Journal of Business & Securities Law
- Discipline: Law
- Language: English

Publication details
- History: 2005-2019
- Publisher: Michigan State University College of Law (United States)
- Frequency: Biannually

Standard abbreviations
- Bluebook: J. Bus. & Sec. L.
- ISO 4: J. Bus. Secur. Law

Indexing
- ISSN: 1558-609X
- LCCN: 2005212548
- OCLC no.: 62075516

= Journal of Business & Securities Law =

The Journal of Business & Securities Law was a student-edited law journal covering the areas of business and securities law published by students at the Michigan State University College of Law. The Journal published articles on topics including corporate litigation, commercial transactions, employment, e-commerce, securities regulation, and other topics at the intersection of law and business.

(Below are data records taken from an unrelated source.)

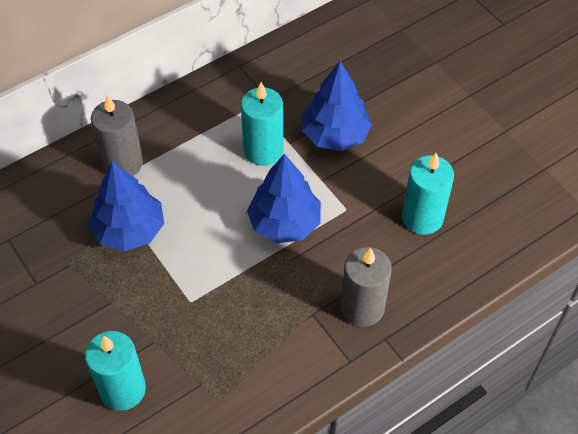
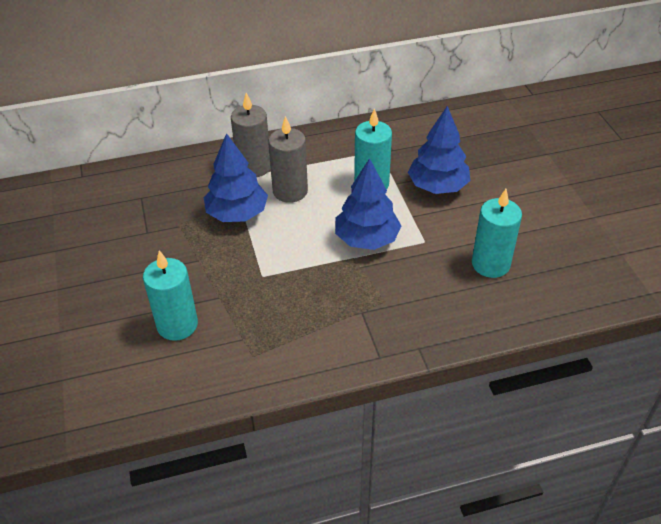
camera: 20 degrees right, 10 degrees down
grey candle [341,247,392,327] -> grey candle moved to [268,116,308,203]

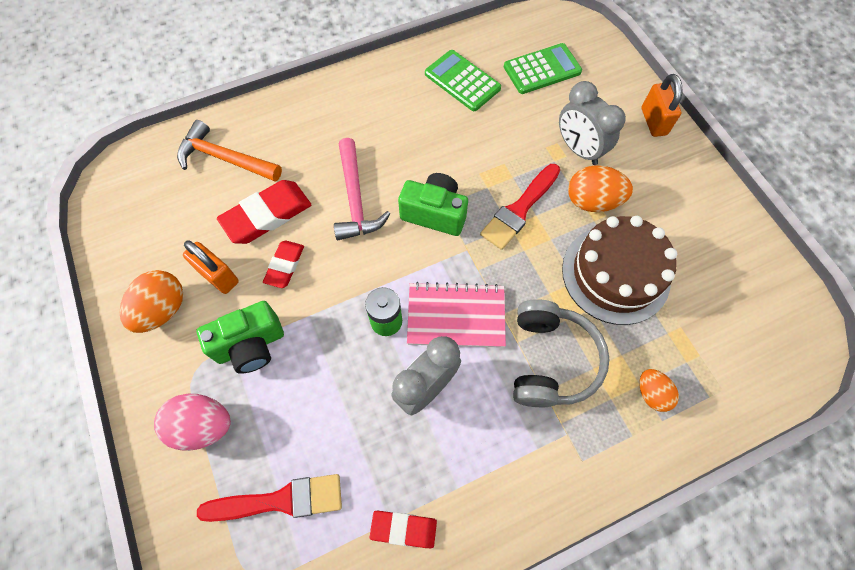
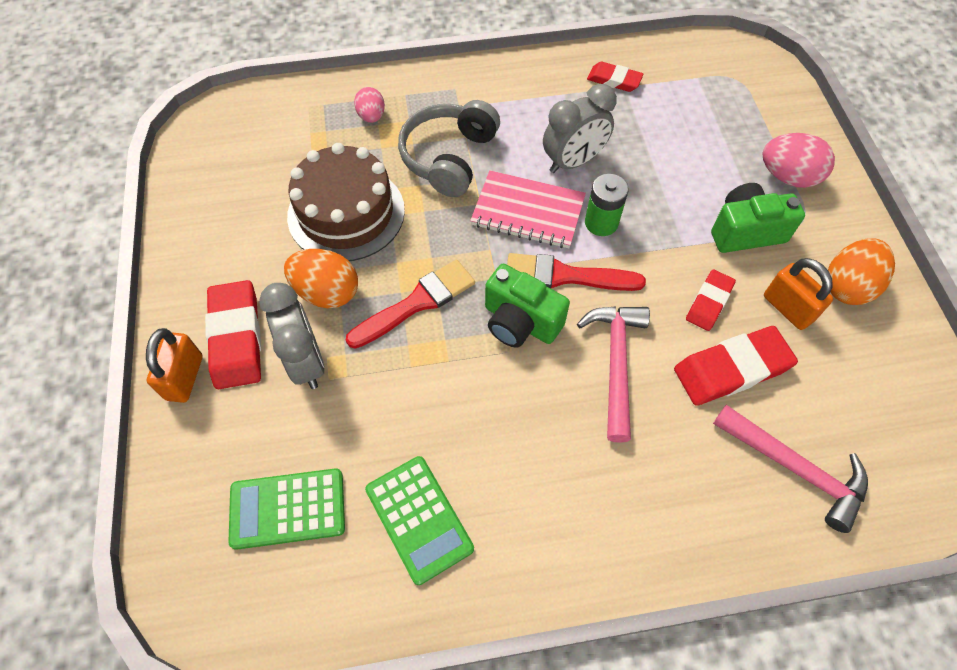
camera: 165 degrees left, 5 degrees down
orange hammer [177,120,282,182] -> pink hammer [713,405,868,533]
red brush [197,474,342,522] -> red brush moved to [507,253,646,291]
orange egg [640,369,679,412] -> pink egg [354,87,385,123]
none -> red eraser [205,280,261,389]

The Journal was the sole outlet for the transcription and publication of the annual Midwest Securities Law Institute held at the Michigan State University College of Law. It was also the national host of the annual Elliot A. Spoon Business Law Writing Competition. The Journal was staffed by approximately 25 law students and was headed by a board consisting of an editor-in-chief, executive editor, two managing editors of publication, and a managing editor of articles. The Journal has been cited in various state and federal court decisions around the United States.